(Physical quantity readout records)
....................
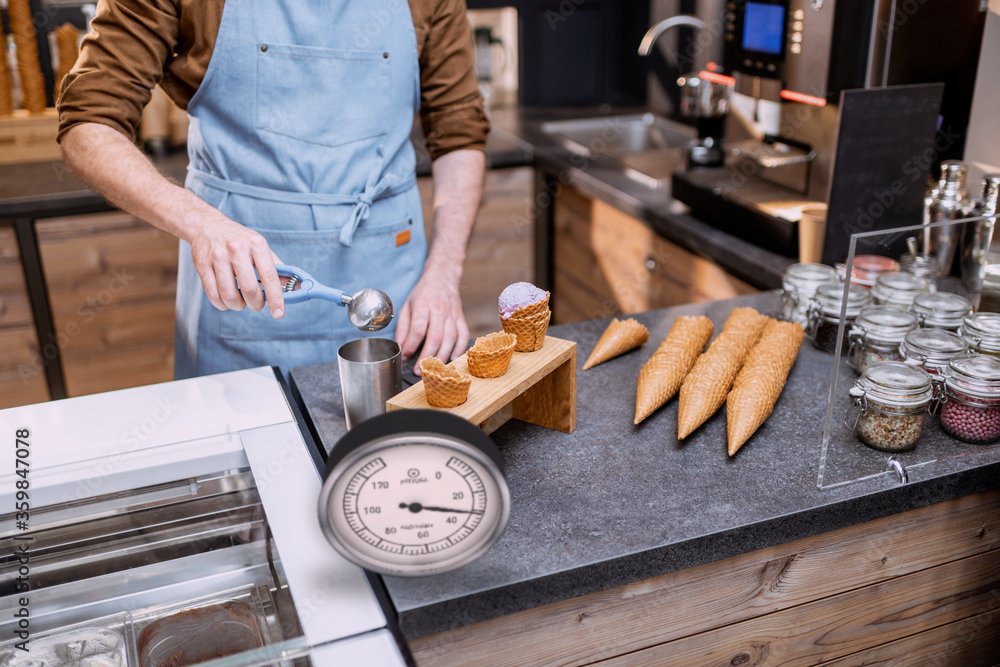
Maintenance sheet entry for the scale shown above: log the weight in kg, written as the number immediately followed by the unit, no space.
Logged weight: 30kg
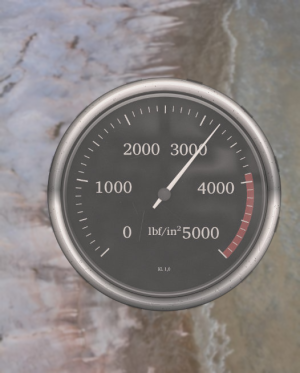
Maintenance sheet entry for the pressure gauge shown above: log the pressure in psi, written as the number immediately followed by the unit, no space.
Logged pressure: 3200psi
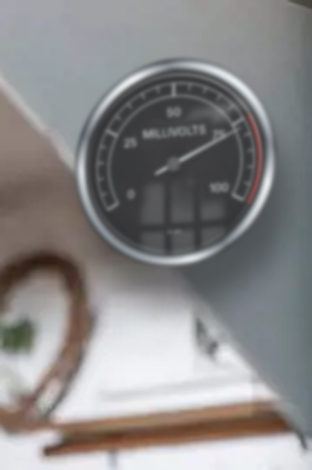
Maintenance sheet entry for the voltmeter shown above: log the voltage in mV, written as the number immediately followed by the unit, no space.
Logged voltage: 77.5mV
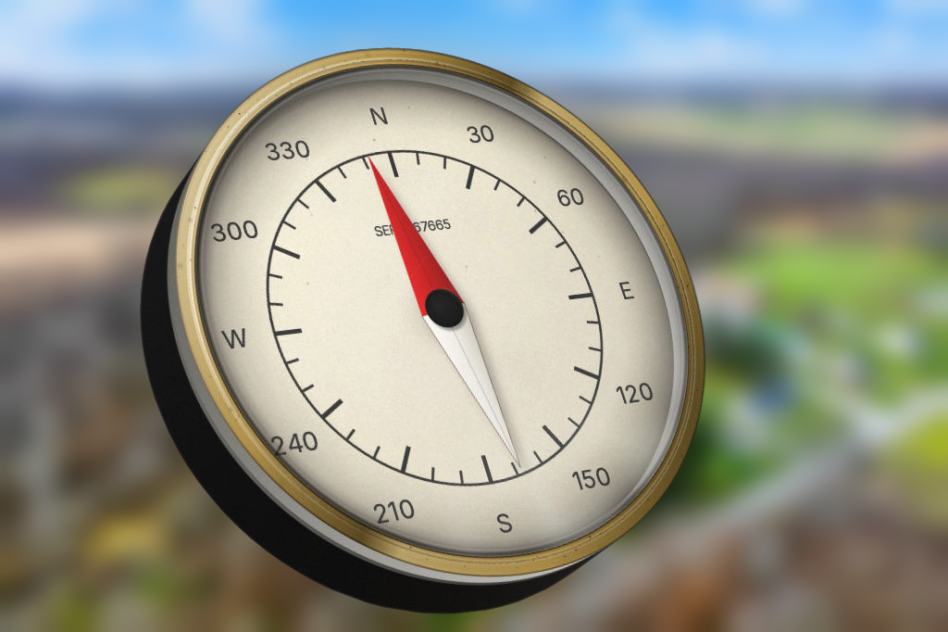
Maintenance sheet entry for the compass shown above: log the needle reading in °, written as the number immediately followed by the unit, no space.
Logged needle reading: 350°
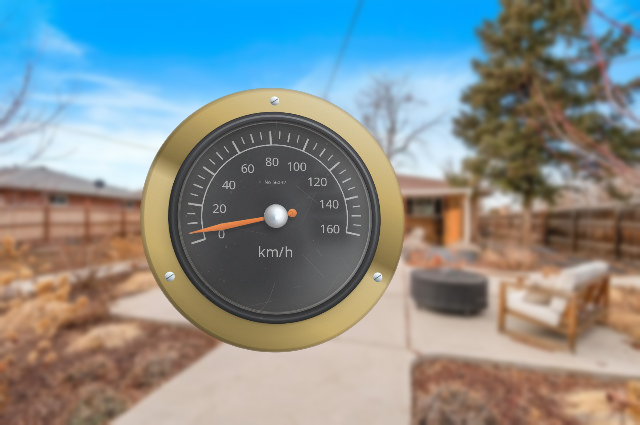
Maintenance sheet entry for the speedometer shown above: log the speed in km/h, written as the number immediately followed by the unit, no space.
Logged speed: 5km/h
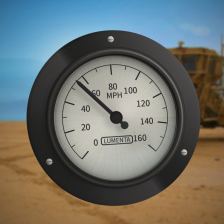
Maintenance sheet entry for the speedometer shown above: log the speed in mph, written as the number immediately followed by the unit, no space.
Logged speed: 55mph
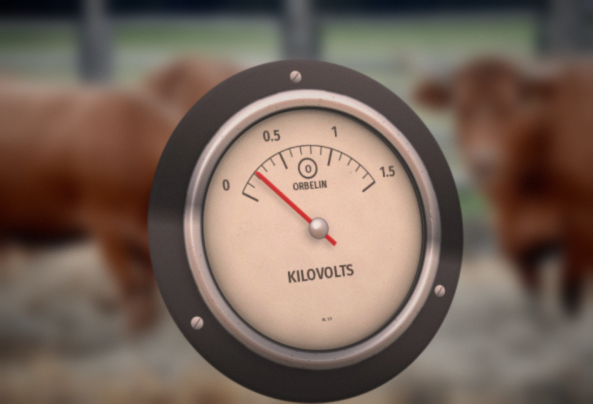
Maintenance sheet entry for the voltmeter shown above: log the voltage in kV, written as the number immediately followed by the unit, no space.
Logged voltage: 0.2kV
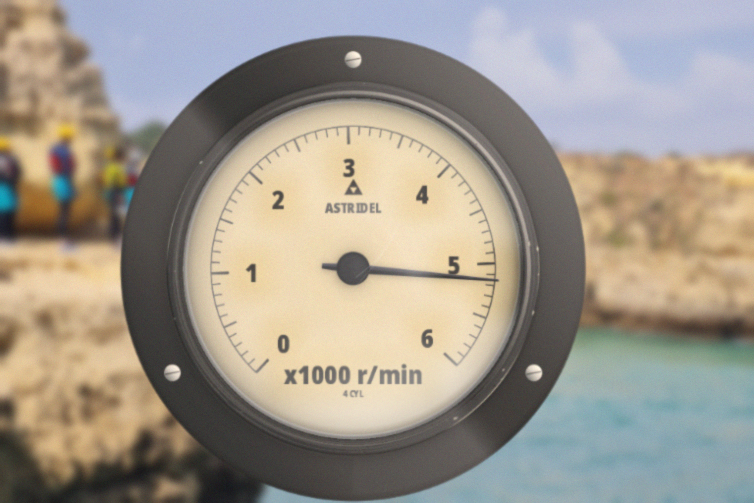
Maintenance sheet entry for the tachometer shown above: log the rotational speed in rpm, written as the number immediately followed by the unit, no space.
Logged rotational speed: 5150rpm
....................
__Your task__. Copy every one of the records above word for word, omitting the pictures.

__Answer space__.
Maintenance sheet entry for the scale shown above: log the weight in kg, written as the number immediately followed by the unit, no space.
Logged weight: 30kg
Maintenance sheet entry for the pressure gauge shown above: log the pressure in psi, written as the number immediately followed by the unit, no space.
Logged pressure: 3200psi
Maintenance sheet entry for the voltmeter shown above: log the voltage in mV, written as the number immediately followed by the unit, no space.
Logged voltage: 77.5mV
Maintenance sheet entry for the compass shown above: log the needle reading in °, written as the number immediately followed by the unit, no space.
Logged needle reading: 350°
Maintenance sheet entry for the speedometer shown above: log the speed in km/h, written as the number immediately followed by the unit, no space.
Logged speed: 5km/h
Maintenance sheet entry for the speedometer shown above: log the speed in mph, written as the number immediately followed by the unit, no space.
Logged speed: 55mph
Maintenance sheet entry for the voltmeter shown above: log the voltage in kV, written as the number immediately followed by the unit, no space.
Logged voltage: 0.2kV
Maintenance sheet entry for the tachometer shown above: log the rotational speed in rpm, written as the number immediately followed by the unit, no space.
Logged rotational speed: 5150rpm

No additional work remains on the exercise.